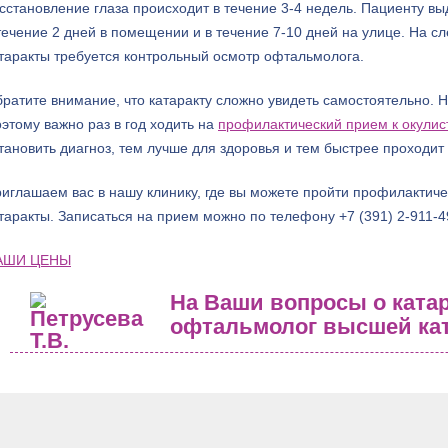
сстановление глаза происходит в течение 3-4 недель. Пациенту вы
течение 2 дней в помещении и в течение 7-10 дней на улице. На 
таракты требуется контрольный осмотр офтальмолога.
ратите внимание, что катаракту сложно увидеть самостоятельно. 
этому важно раз в год ходить на
профилактический прием к окулис
тановить диагноз, тем лучше для здоровья и тем быстрее проходит
иглашаем вас в нашу клинику, где вы можете пройти профилактиче
таракты. Записаться на прием можно по телефону +7 (391) 2-911-4
АШИ ЦЕНЫ
На Ваши вопросы о катар
офтальмолог высшей кат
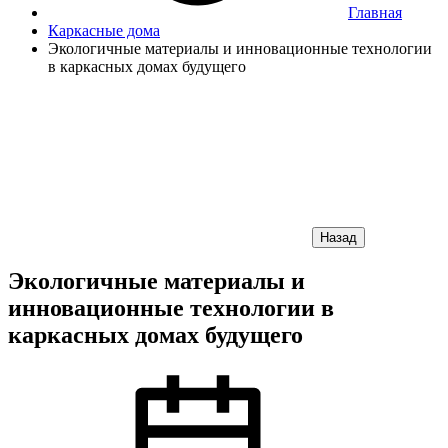
Главная
Каркасные дома
Экологичные материалы и инновационные технологии
в каркасных домах будущего
Назад
Экологичные материалы и
инновационные технологии в
каркасных домах будущего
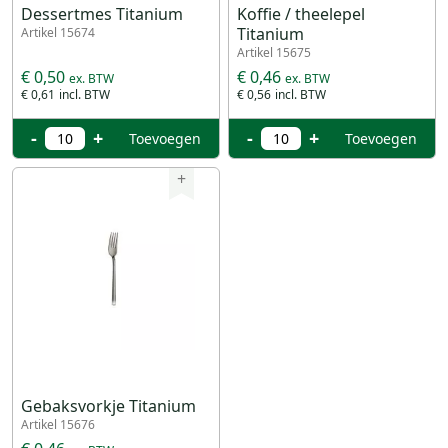
Dessertmes Titanium
Koffie / theelepel
Titanium
Artikel 15674
Artikel 15675
€ 0,50
€ 0,46
€ 0,61
€ 0,56
-
+
-
+
Toevoegen
Toevoegen
+
Gebaksvorkje Titanium
Artikel 15676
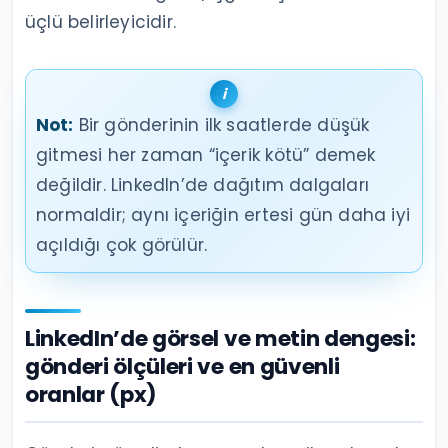
üçlü belirleyicidir.
Not:
Bir gönderinin ilk saatlerde düşük
gitmesi her zaman “içerik kötü” demek
değildir. LinkedIn’de dağıtım dalgaları
normaldir; aynı içeriğin ertesi gün daha iyi
açıldığı çok görülür.
LinkedIn’de görsel ve metin dengesi:
gönderi ölçüleri ve en güvenli
oranlar (px)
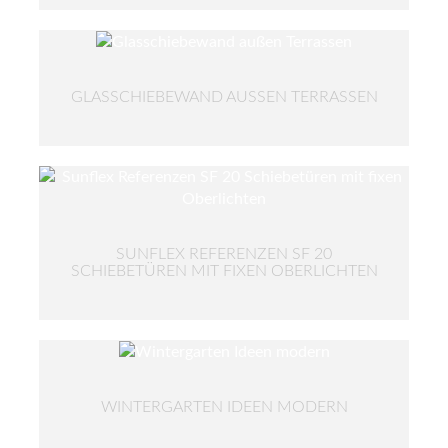
GLASSCHIEBEWAND AUSSEN TERRASSEN
SUNFLEX REFERENZEN SF 20
SCHIEBETÜREN MIT FIXEN OBERLICHTEN
WINTERGARTEN IDEEN MODERN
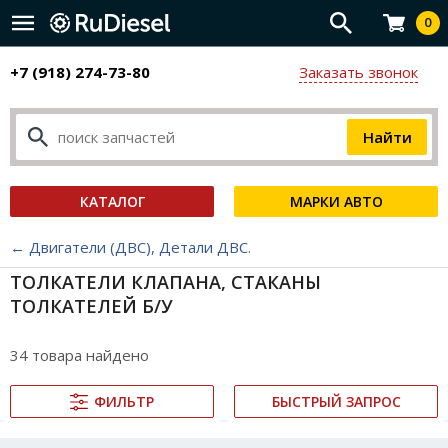
0
+7 (918) 274-73-80
Заказать звонок
КАТАЛОГ
МАРКИ АВТО
← Двигатели (ДВС), Детали ДВС.
ТОЛКАТЕЛИ КЛАПАНА, СТАКАНЫ
ТОЛКАТЕЛЕЙ Б/У
34 товара найдено
ФИЛЬТР
БЫСТРЫЙ ЗАПРОС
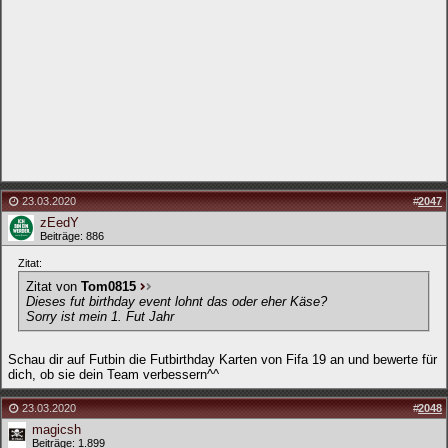
23.03.2020
#
2047
zEedY
Beiträge: 886
Zitat:
Zitat von
Tom0815
Dieses fut birthday event lohnt das oder eher Käse?
Sorry ist mein 1. Fut Jahr
Schau dir auf Futbin die Futbirthday Karten von Fifa 19 an und bewerte für
dich, ob sie dein Team verbessern^^
23.03.2020
#
2048
magicsh
Beiträge: 1.899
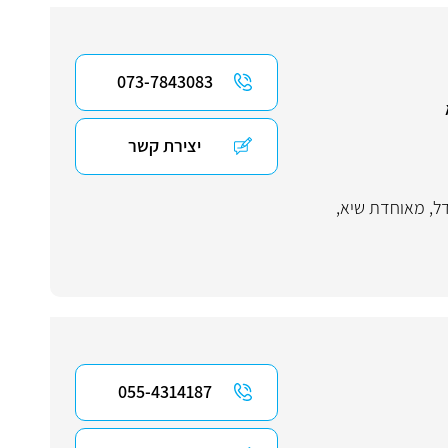
073-7843083
יצירת קשר
ל
,
מאוחדת שיא
,
055-4314187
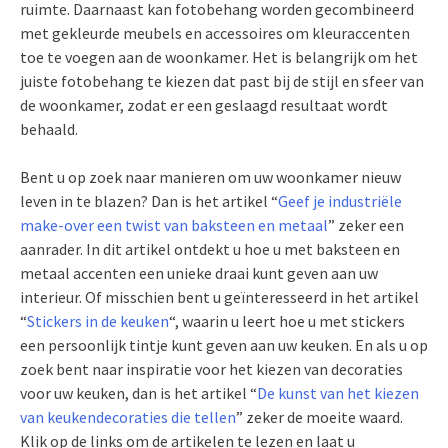
ruimte. Daarnaast kan fotobehang worden gecombineerd
met gekleurde meubels en accessoires om kleuraccenten
toe te voegen aan de woonkamer. Het is belangrijk om het
juiste fotobehang te kiezen dat past bij de stijl en sfeer van
de woonkamer, zodat er een geslaagd resultaat wordt
behaald.
Bent u op zoek naar manieren om uw woonkamer nieuw
leven in te blazen? Dan is het artikel “
Geef je industriële
make-over een twist van baksteen en metaal
” zeker een
aanrader. In dit artikel ontdekt u hoe u met baksteen en
metaal accenten een unieke draai kunt geven aan uw
interieur. Of misschien bent u geïnteresseerd in het artikel
“
Stickers in de keuken
“, waarin u leert hoe u met stickers
een persoonlijk tintje kunt geven aan uw keuken. En als u op
zoek bent naar inspiratie voor het kiezen van decoraties
voor uw keuken, dan is het artikel “
De kunst van het kiezen
van keukendecoraties die tellen
” zeker de moeite waard.
Klik op de links om de artikelen te lezen en laat u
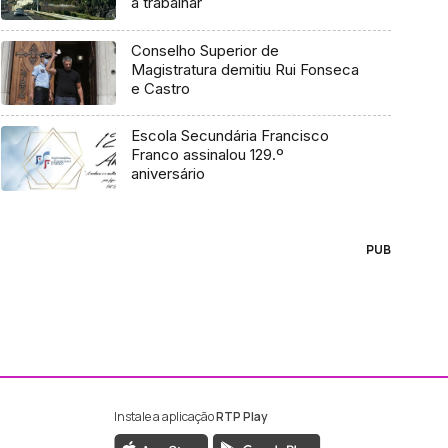
a trabalhar
Conselho Superior de
Magistratura demitiu Rui Fonseca
e Castro
Escola Secundária Francisco
Franco assinalou 129.º
aniversário
PUB
Instale a aplicação
RTP Play
ebook da RTP Madeira
nstagram da RTP Madeira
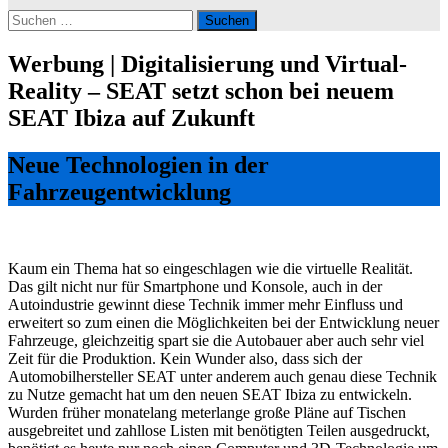
Suchen
nach:
Werbung | Digitalisierung und Virtual-
Reality – SEAT setzt schon bei neuem
SEAT Ibiza auf Zukunft
Neue Technologien in der
Fahrzeugentwicklung
Kaum ein Thema hat so eingeschlagen wie die virtuelle Realität.
Das gilt nicht nur für Smartphone und Konsole, auch in der
Autoindustrie gewinnt diese Technik immer mehr Einfluss und
erweitert so zum einen die Möglichkeiten bei der Entwicklung neuer
Fahrzeuge, gleichzeitig spart sie die Autobauer aber auch sehr viel
Zeit für die Produktion. Kein Wunder also, dass sich der
Automobilhersteller SEAT unter anderem auch genau diese Technik
zu Nutze gemacht hat um den neuen SEAT Ibiza zu entwickeln.
Wurden früher monatelang meterlange große Pläne auf Tischen
ausgebreitet und zahllose Listen mit benötigten Teilen ausgedruckt,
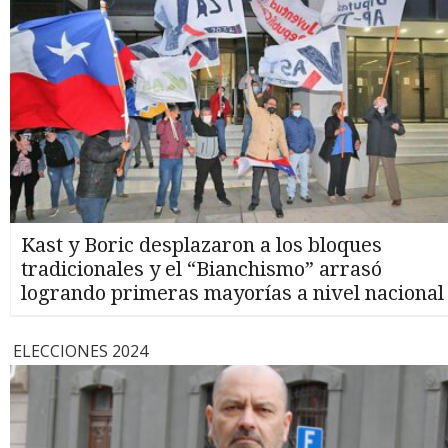
Kast y Boric desplazaron a los bloques
tradicionales y el “Bianchismo” arrasó
logrando primeras mayorías a nivel nacional
ELECCIONES 2024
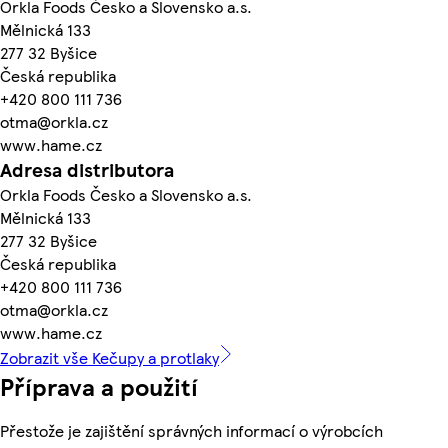
Orkla Foods Česko a Slovensko a.s.
Mělnická 133
277 32 Byšice
Česká republika
+420 800 111 736
otma@orkla.cz
www.hame.cz
Adresa distributora
Orkla Foods Česko a Slovensko a.s.
Mělnická 133
277 32 Byšice
Česká republika
+420 800 111 736
otma@orkla.cz
www.hame.cz
Zobrazit vše Kečupy a protlaky
Příprava a použití
Přestože je zajištění správných informací o výrobcích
····················
EXERCISE DESCRIPTION:
The material above is to be transcribed exactly, with all pictures omitted.

EXPECTED OUTPUT:
сстановление глаза происходит в течение 3-4 недель. Пациенту вы
течение 2 дней в помещении и в течение 7-10 дней на улице. На 
таракты требуется контрольный осмотр офтальмолога.
ратите внимание, что катаракту сложно увидеть самостоятельно. 
этому важно раз в год ходить на
профилактический прием к окулис
тановить диагноз, тем лучше для здоровья и тем быстрее проходит
иглашаем вас в нашу клинику, где вы можете пройти профилактиче
таракты. Записаться на прием можно по телефону +7 (391) 2-911-4
АШИ ЦЕНЫ
На Ваши вопросы о катар
офтальмолог высшей кат
Главная
Каркасные дома
Экологичные материалы и инновационные технологии
в каркасных домах будущего
Назад
Экологичные материалы и
инновационные технологии в
каркасных домах будущего
Dessertmes Titanium
Koffie / theelepel
Titanium
Artikel 15674
Artikel 15675
€ 0,50
€ 0,46
€ 0,61
€ 0,56
-
+
-
+
Toevoegen
Toevoegen
+
Gebaksvorkje Titanium
Artikel 15676
üçlü belirleyicidir.
Not:
Bir gönderinin ilk saatlerde düşük
gitmesi her zaman “içerik kötü” demek
değildir. LinkedIn’de dağıtım dalgaları
normaldir; aynı içeriğin ertesi gün daha iyi
açıldığı çok görülür.
LinkedIn’de görsel ve metin dengesi:
gönderi ölçüleri ve en güvenli
oranlar (px)
GLASSCHIEBEWAND AUSSEN TERRASSEN
SUNFLEX REFERENZEN SF 20
SCHIEBETÜREN MIT FIXEN OBERLICHTEN
WINTERGARTEN IDEEN MODERN
0
+7 (918) 274-73-80
Заказать звонок
КАТАЛОГ
МАРКИ АВТО
← Двигатели (ДВС), Детали ДВС.
ТОЛКАТЕЛИ КЛАПАНА, СТАКАНЫ
ТОЛКАТЕЛЕЙ Б/У
34 товара найдено
ФИЛЬТР
БЫСТРЫЙ ЗАПРОС
23.03.2020
#
2047
zEedY
Beiträge: 886
Zitat:
Zitat von
Tom0815
Dieses fut birthday event lohnt das oder eher Käse?
Sorry ist mein 1. Fut Jahr
Schau dir auf Futbin die Futbirthday Karten von Fifa 19 an und bewerte für
dich, ob sie dein Team verbessern^^
23.03.2020
#
2048
magicsh
Beiträge: 1.899
073-7843083
יצירת קשר
ל
,
מאוחדת שיא
,
055-4314187
ruimte. Daarnaast kan fotobehang worden gecombineerd
met gekleurde meubels en accessoires om kleuraccenten
toe te voegen aan de woonkamer. Het is belangrijk om het
juiste fotobehang te kiezen dat past bij de stijl en sfeer van
de woonkamer, zodat er een geslaagd resultaat wordt
behaald.
Bent u op zoek naar manieren om uw woonkamer nieuw
leven in te blazen? Dan is het artikel “
Geef je industriële
make-over een twist van baksteen en metaal
” zeker een
aanrader. In dit artikel ontdekt u hoe u met baksteen en
metaal accenten een unieke draai kunt geven aan uw
interieur. Of misschien bent u geïnteresseerd in het artikel
“
Stickers in de keuken
“, waarin u leert hoe u met stickers
een persoonlijk tintje kunt geven aan uw keuken. En als u op
zoek bent naar inspiratie voor het kiezen van decoraties
voor uw keuken, dan is het artikel “
De kunst van het kiezen
van keukendecoraties die tellen
” zeker de moeite waard.
Klik op de links om de artikelen te lezen en laat u
a trabalhar
Conselho Superior de
Magistratura demitiu Rui Fonseca
e Castro
Escola Secundária Francisco
Franco assinalou 129.º
aniversário
PUB
Instale a aplicação
RTP Play
ebook da RTP Madeira
nstagram da RTP Madeira
Suchen
nach:
Werbung | Digitalisierung und Virtual-
Reality – SEAT setzt schon bei neuem
SEAT Ibiza auf Zukunft
Neue Technologien in der
Fahrzeugentwicklung
Kaum ein Thema hat so eingeschlagen wie die virtuelle Realität.
Das gilt nicht nur für Smartphone und Konsole, auch in der
Autoindustrie gewinnt diese Technik immer mehr Einfluss und
erweitert so zum einen die Möglichkeiten bei der Entwicklung neuer
Fahrzeuge, gleichzeitig spart sie die Autobauer aber auch sehr viel
Zeit für die Produktion. Kein Wunder also, dass sich der
Automobilhersteller SEAT unter anderem auch genau diese Technik
zu Nutze gemacht hat um den neuen SEAT Ibiza zu entwickeln.
Wurden früher monatelang meterlange große Pläne auf Tischen
ausgebreitet und zahllose Listen mit benötigten Teilen ausgedruckt,
Kast y Boric desplazaron a los bloques
tradicionales y el “Bianchismo” arrasó
logrando primeras mayorías a nivel nacional
ELECCIONES 2024
Orkla Foods Česko a Slovensko a.s.
Mělnická 133
277 32 Byšice
Česká republika
+420 800 111 736
otma@orkla.cz
www.hame.cz
Adresa distributora
Orkla Foods Česko a Slovensko a.s.
Mělnická 133
277 32 Byšice
Česká republika
+420 800 111 736
otma@orkla.cz
www.hame.cz
Zobrazit vše Kečupy a protlaky
Příprava a použití
Přestože je zajištění správných informací o výrobcích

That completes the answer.